Partition	No. of Nodes	MaxCPUs/User	MaxJobs/User	MaxSubmit/User(Max)	MaxWallTime
cbme	1	24	10	10	60 days
ce	2	48	4	4	20 days
ch	10	96	3	4	7 days
ch1	1	24	1	3	7 days
cse	1	--	--	--	--
ece	1	32	10	10	30 days
ias	6	144	10	50	15 days
lifs	8	192	8	10	5 days
ph	3	72	72	108	30 days
sbm	4	128	4	8	15 days

For the quota terminology, please refer here.

Job Scheduling

Currently the SLURM jobs are scheduled with basic priority, i.e. first in fist out depending on the order of arrival.

Community Cluster

In order to maximize the usage of computational resources, ITSO has configured a community cluster strategy such that idle resources on the HPC2 cluster can be used by anybody. The community cluster can be accessed via the partition “general”. Jobs submitted on this partition are scheduled ONLY when there is idle resources and the maximum wall-time is 12 hours. Usage of this community cluster is open to all users. The usage quota is summarized as follows.

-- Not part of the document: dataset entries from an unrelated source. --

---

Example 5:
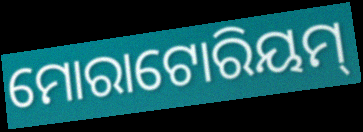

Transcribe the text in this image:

ମୋରାଟୋରିୟମ୍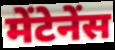
मेंटेनेंसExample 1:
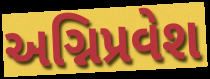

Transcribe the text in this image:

અગ્નિપ્રવેશ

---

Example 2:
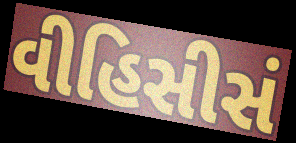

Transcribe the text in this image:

વીહિસીસં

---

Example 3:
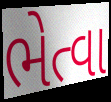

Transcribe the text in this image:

ભેત્વા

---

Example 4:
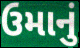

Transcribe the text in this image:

ઉમાનું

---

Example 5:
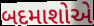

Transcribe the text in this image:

બદમાશોએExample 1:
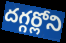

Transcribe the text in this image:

దగ్గర్లోని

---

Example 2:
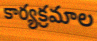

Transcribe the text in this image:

కార్యక్రమాల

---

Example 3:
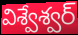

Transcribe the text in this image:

విశ్వేశ్వర్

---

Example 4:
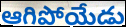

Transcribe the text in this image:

ఆగిపోయేడు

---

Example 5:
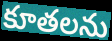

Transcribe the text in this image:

కూతలను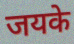
जयकेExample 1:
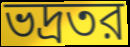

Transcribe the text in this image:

ভদ্রতর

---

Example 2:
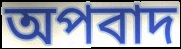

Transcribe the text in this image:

অপবাদ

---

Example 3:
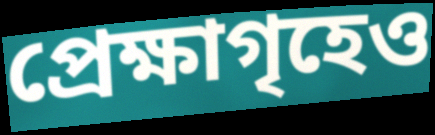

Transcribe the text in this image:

প্রেক্ষাগৃহেও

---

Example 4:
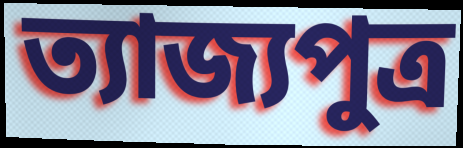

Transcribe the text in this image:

ত্যাজ্যপুত্র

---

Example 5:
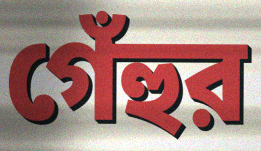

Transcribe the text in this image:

গেঁহুর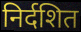
निर्दशितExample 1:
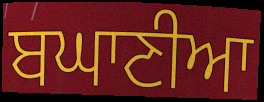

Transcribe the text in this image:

ਬਘਾਣੀਆ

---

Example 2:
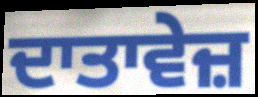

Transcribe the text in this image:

ਦਾਤਾਵੇਜ਼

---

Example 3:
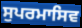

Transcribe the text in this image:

ਸੁਪਰਮਾਸਿਵ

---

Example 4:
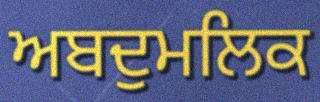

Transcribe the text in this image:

ਅਬਦੁਮਲਿਕ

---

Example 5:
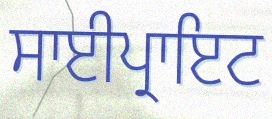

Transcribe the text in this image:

ਸਾਈਪ੍ਰਾਇਟ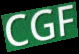
CGF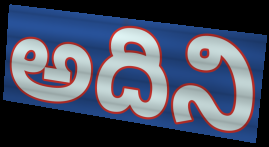
అదినిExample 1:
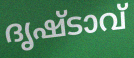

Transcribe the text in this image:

ദൃഷ്ടാവ്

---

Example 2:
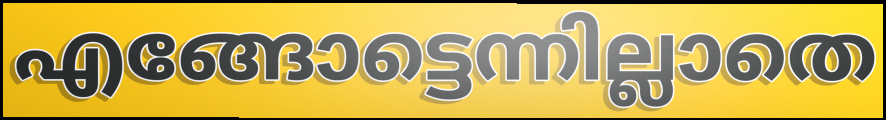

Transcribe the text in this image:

എങ്ങോട്ടെന്നില്ലാതെ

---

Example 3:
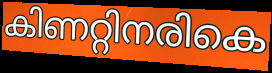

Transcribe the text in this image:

കിണറ്റിനരികെ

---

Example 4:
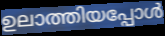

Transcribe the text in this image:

ഉലാത്തിയപ്പോൾ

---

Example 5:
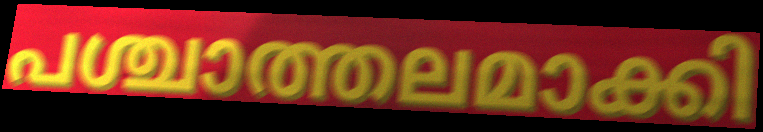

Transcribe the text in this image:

പശ്ചാത്തലമാക്കി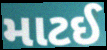
માટઈ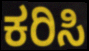
ಕರಿಸಿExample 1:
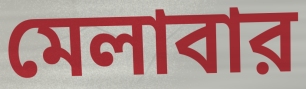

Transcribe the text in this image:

Partition	GrpJobs (Max)	GrpNodes (Max)	GrpSubmitJobs (Max)	MaxWallTime
general	2	6	2	12 hours

Disk Quota

The disk quota for each SSCI and SENG PI group in hpc2 is 2 TB, and for other PI group is 500 GB. The quota is shared among all members of the group. Usage exceeding the quota have 24-hour grace period to clean up the extra data. The total disk space available in the cluster is 340TB.

To check the disk usage and quota of your group:

lfs quota -h -g <your_group> /home

A share directory is assigned to each PI group. Users from the same group can access, create and modify files in the share directory.

To access the share directory:

cd /home/share/<your_group>

cd $PI_HOME

Note that the group disk quota is also applied to the share directory.

Backup

There is NO backup service on the cluster and user is required to manage the backup of the data themselves.

Scratch Files

There is about 900GB with the /tmp of the compute nodes for local scratch files. User is advised to make use of it and clear them up as soon as you are finished with your application. The files in the /tmp of all nodes will be removed by the system automatically if they are not accessed for more than 10 days.